Read the data and repeat it in full, exactly.

::: EXERCISE DATA

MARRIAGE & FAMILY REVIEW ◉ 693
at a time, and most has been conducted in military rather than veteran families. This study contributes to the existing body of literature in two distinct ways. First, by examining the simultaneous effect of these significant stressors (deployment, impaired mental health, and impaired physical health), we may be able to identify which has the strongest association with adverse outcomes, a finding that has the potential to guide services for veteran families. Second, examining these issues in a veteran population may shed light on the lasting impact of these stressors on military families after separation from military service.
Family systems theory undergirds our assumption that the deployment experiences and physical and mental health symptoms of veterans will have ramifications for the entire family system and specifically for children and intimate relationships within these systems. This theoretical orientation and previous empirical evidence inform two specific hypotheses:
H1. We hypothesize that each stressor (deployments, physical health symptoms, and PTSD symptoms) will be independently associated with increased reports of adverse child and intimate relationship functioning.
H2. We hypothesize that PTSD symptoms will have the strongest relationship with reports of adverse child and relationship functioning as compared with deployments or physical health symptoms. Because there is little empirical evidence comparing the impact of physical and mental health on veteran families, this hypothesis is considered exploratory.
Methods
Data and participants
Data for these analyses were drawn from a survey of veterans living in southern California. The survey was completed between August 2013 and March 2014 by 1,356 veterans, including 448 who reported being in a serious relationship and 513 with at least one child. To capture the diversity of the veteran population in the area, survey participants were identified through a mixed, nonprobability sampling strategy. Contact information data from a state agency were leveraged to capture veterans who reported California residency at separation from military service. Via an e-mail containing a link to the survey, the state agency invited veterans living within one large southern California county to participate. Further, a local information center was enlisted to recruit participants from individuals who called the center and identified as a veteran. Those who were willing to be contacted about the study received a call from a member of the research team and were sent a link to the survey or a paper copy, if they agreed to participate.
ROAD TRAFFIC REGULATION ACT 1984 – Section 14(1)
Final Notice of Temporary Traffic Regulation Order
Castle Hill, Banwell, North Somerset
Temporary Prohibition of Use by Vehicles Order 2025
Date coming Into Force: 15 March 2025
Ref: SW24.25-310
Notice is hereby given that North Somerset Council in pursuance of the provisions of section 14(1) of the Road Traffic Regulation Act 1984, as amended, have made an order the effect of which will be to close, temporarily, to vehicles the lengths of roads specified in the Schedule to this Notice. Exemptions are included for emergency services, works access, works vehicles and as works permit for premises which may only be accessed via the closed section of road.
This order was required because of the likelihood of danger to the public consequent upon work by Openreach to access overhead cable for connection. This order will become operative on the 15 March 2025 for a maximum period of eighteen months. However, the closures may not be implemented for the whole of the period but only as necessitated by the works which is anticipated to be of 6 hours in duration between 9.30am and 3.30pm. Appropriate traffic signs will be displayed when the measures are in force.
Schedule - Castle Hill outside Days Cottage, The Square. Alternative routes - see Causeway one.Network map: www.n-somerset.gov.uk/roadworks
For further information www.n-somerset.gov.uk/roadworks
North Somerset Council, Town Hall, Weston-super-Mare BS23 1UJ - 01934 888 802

::::::

FINISHED EXERCISE ::
MARRIAGE & FAMILY REVIEW ◉ 693
at a time, and most has been conducted in military rather than veteran families. This study contributes to the existing body of literature in two distinct ways. First, by examining the simultaneous effect of these significant stressors (deployment, impaired mental health, and impaired physical health), we may be able to identify which has the strongest association with adverse outcomes, a finding that has the potential to guide services for veteran families. Second, examining these issues in a veteran population may shed light on the lasting impact of these stressors on military families after separation from military service.
Family systems theory undergirds our assumption that the deployment experiences and physical and mental health symptoms of veterans will have ramifications for the entire family system and specifically for children and intimate relationships within these systems. This theoretical orientation and previous empirical evidence inform two specific hypotheses:
H1. We hypothesize that each stressor (deployments, physical health symptoms, and PTSD symptoms) will be independently associated with increased reports of adverse child and intimate relationship functioning.
H2. We hypothesize that PTSD symptoms will have the strongest relationship with reports of adverse child and relationship functioning as compared with deployments or physical health symptoms. Because there is little empirical evidence comparing the impact of physical and mental health on veteran families, this hypothesis is considered exploratory.
Methods
Data and participants
Data for these analyses were drawn from a survey of veterans living in southern California. The survey was completed between August 2013 and March 2014 by 1,356 veterans, including 448 who reported being in a serious relationship and 513 with at least one child. To capture the diversity of the veteran population in the area, survey participants were identified through a mixed, nonprobability sampling strategy. Contact information data from a state agency were leveraged to capture veterans who reported California residency at separation from military service. Via an e-mail containing a link to the survey, the state agency invited veterans living within one large southern California county to participate. Further, a local information center was enlisted to recruit participants from individuals who called the center and identified as a veteran. Those who were willing to be contacted about the study received a call from a member of the research team and were sent a link to the survey or a paper copy, if they agreed to participate.
ROAD TRAFFIC REGULATION ACT 1984 – Section 14(1)
Final Notice of Temporary Traffic Regulation Order
Castle Hill, Banwell, North Somerset
Temporary Prohibition of Use by Vehicles Order 2025
Date coming Into Force: 15 March 2025
Ref: SW24.25-310
Notice is hereby given that North Somerset Council in pursuance of the provisions of section 14(1) of the Road Traffic Regulation Act 1984, as amended, have made an order the effect of which will be to close, temporarily, to vehicles the lengths of roads specified in the Schedule to this Notice. Exemptions are included for emergency services, works access, works vehicles and as works permit for premises which may only be accessed via the closed section of road.
This order was required because of the likelihood of danger to the public consequent upon work by Openreach to access overhead cable for connection. This order will become operative on the 15 March 2025 for a maximum period of eighteen months. However, the closures may not be implemented for the whole of the period but only as necessitated by the works which is anticipated to be of 6 hours in duration between 9.30am and 3.30pm. Appropriate traffic signs will be displayed when the measures are in force.
Schedule - Castle Hill outside Days Cottage, The Square. Alternative routes - see Causeway one.Network map: www.n-somerset.gov.uk/roadworks
For further information www.n-somerset.gov.uk/roadworks
North Somerset Council, Town Hall, Weston-super-Mare BS23 1UJ - 01934 888 802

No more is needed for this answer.